| Given entries |
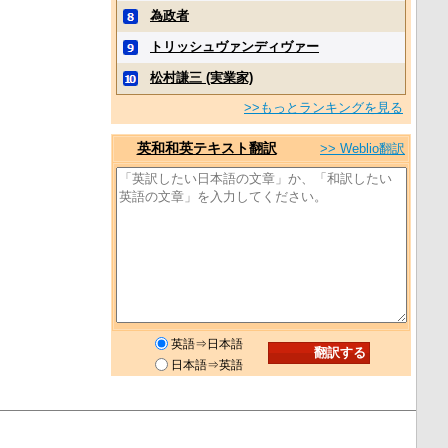
為政者
トリッシュヴァンディヴァー
松村謙三 (実業家)
>>もっとランキングを見る
英和和英テキスト翻訳
>> Weblio翻訳
英語⇒日本語
日本語⇒英語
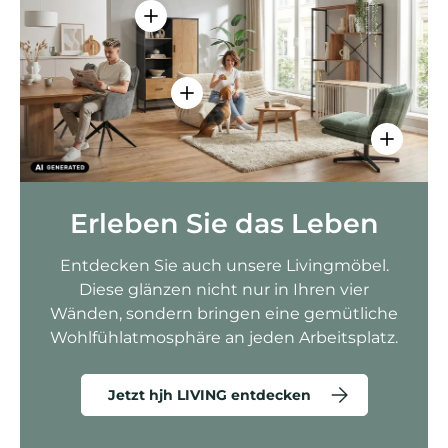
Einzelheiten anzeigen - AMIO H - Bür
Einzelheiten anzeigen - Sitzolo 2 
Einzelhei
Erleben Sie das Leben
Entdecken Sie auch unsere Livingmöbel.
Diese glänzen nicht nur in Ihren vier
Wänden, sondern bringen eine gemütliche
Wohlfühlatmosphäre an jeden Arbeitsplatz.
Jetzt hjh LIVING entdecken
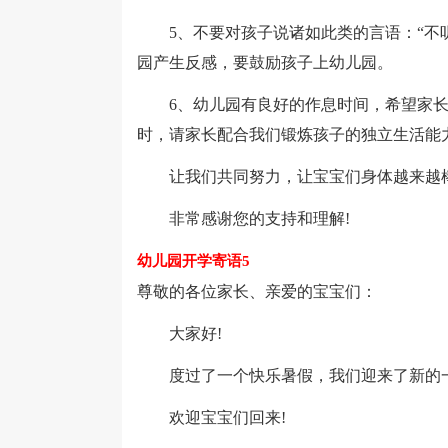
5、不要对孩子说诸如此类的言语：“不听
园产生反感，要鼓励孩子上幼儿园。
6、幼儿园有良好的作息时间，希望家长
时，请家长配合我们锻炼孩子的独立生活能
让我们共同努力，让宝宝们身体越来越棒
非常感谢您的支持和理解!
幼儿园开学寄语5
尊敬的各位家长、亲爱的宝宝们：
大家好!
度过了一个快乐暑假，我们迎来了新的
欢迎宝宝们回来!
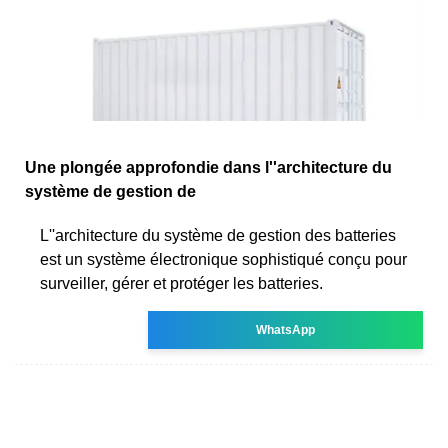
Une plongée approfondie dans l''architecture du
système de gestion de
L''architecture du système de gestion des batteries
est un système électronique sophistiqué conçu pour
surveiller, gérer et protéger les batteries.
WhatsApp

| About this task |
Your task is to write out, exactly and without pictures, only the lines from the one holding "Wohlfühlatmosphäre an jeden Arbeitsplatz." to the last line of the data.

| Solution for this task |
Wohlfühlatmosphäre an jeden Arbeitsplatz.
Jetzt hjh LIVING entdecken
5、不要对孩子说诸如此类的言语：“不听
园产生反感，要鼓励孩子上幼儿园。
6、幼儿园有良好的作息时间，希望家长
时，请家长配合我们锻炼孩子的独立生活能
让我们共同努力，让宝宝们身体越来越棒
非常感谢您的支持和理解!
幼儿园开学寄语5
尊敬的各位家长、亲爱的宝宝们：
大家好!
度过了一个快乐暑假，我们迎来了新的
欢迎宝宝们回来!
Une plongée approfondie dans l''architecture du
système de gestion de
L''architecture du système de gestion des batteries
est un système électronique sophistiqué conçu pour
surveiller, gérer et protéger les batteries.
WhatsApp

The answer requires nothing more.